Computing trace of matrix

Question

Let A be a n×n matrix such that $$[a_{ij}]_{n×n}=\frac{((-1)^i)(2i^2+1)}{4j^4+1}$$ then what is $$1+ \lim_{n\to {\infty}}\left(tr(A^n)^{1/n}\right)$$ I cannot figure out how to calculate trace of $$A^n$$

Answer 1

If $\{\lambda_k\}$ are the eigenvalues of $A$, then $A^m$ has eigenvalues $ \{\lambda_k^m\}$ and so: $$\text{trace} A^m = \sum_{i=1}^n\lambda_k^m.$$ If these eigenvalues are non-negative reals, then you can easily show that: $$\lim\limits_{m\to\infty}\sqrt[m]{\lambda_1^m+\dots \lambda_n^m} = \max\limits_k \lambda_k.$$ what remains to be done is to find the eigenvalues of your matrix which I do not see an immediate formula for.

Answer 2

Answer complementing the answer of @dezdichado.

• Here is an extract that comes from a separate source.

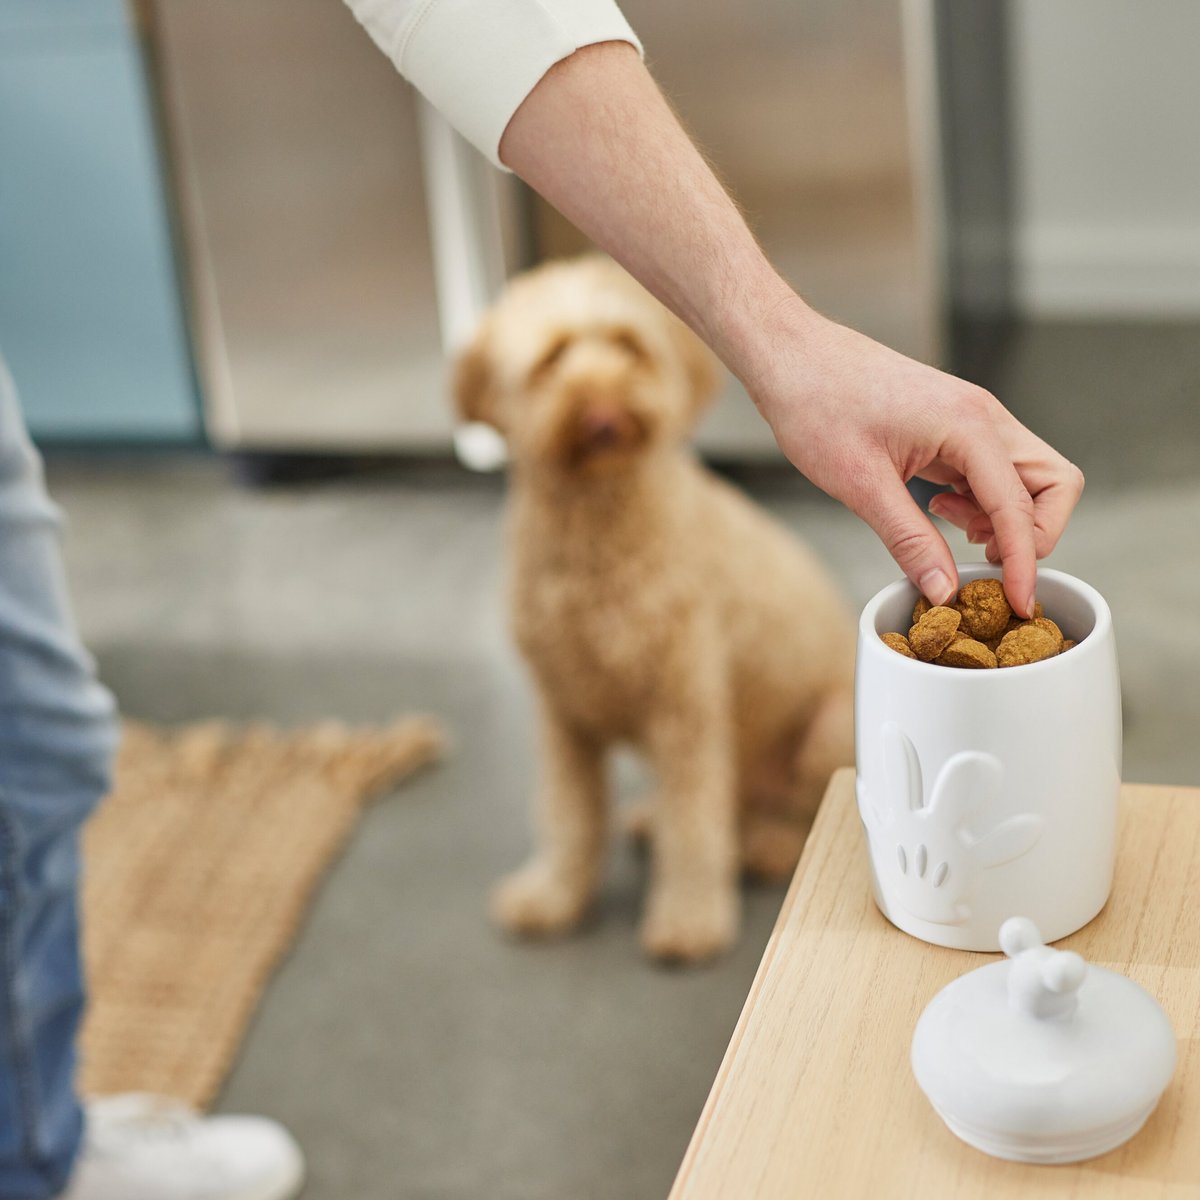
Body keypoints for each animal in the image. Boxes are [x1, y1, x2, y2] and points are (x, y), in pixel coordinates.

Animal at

In fact this matrix is the product of the (column) vector $U$ with coordinates:

$$(-1)^i(2i^2+1), \ \ \ \ i=1 \cdots n$$

with the line vector $V^T=$ with coordinates

$$\frac{1}{4j^4+1}, \ \ \ \ j=1 \cdots n$$

Therefore $A=UV^T$ is a rank 1 matrix. As such, it has eigenvalue $0$ with multiplicity $n-1$, and a nonzero eigenvalue that is plainly the trace, therefore the real number:

$$\lambda=\sum_{i=1}^n a_{ii}=\sum_{i=1}^n \frac{(-1)^i(2i^2+1)}{4i^4+1}$$

which has a closed form expression due to its alternate signs yielding a telescoping behavior (observation made by Dezdichado):

$$\lambda=\dfrac{-2n^2-2n-1+(-1)^n}{(2n+1)^2+1}$$

Remark: the result obtained is the square of the so-called spectral norm of $A$.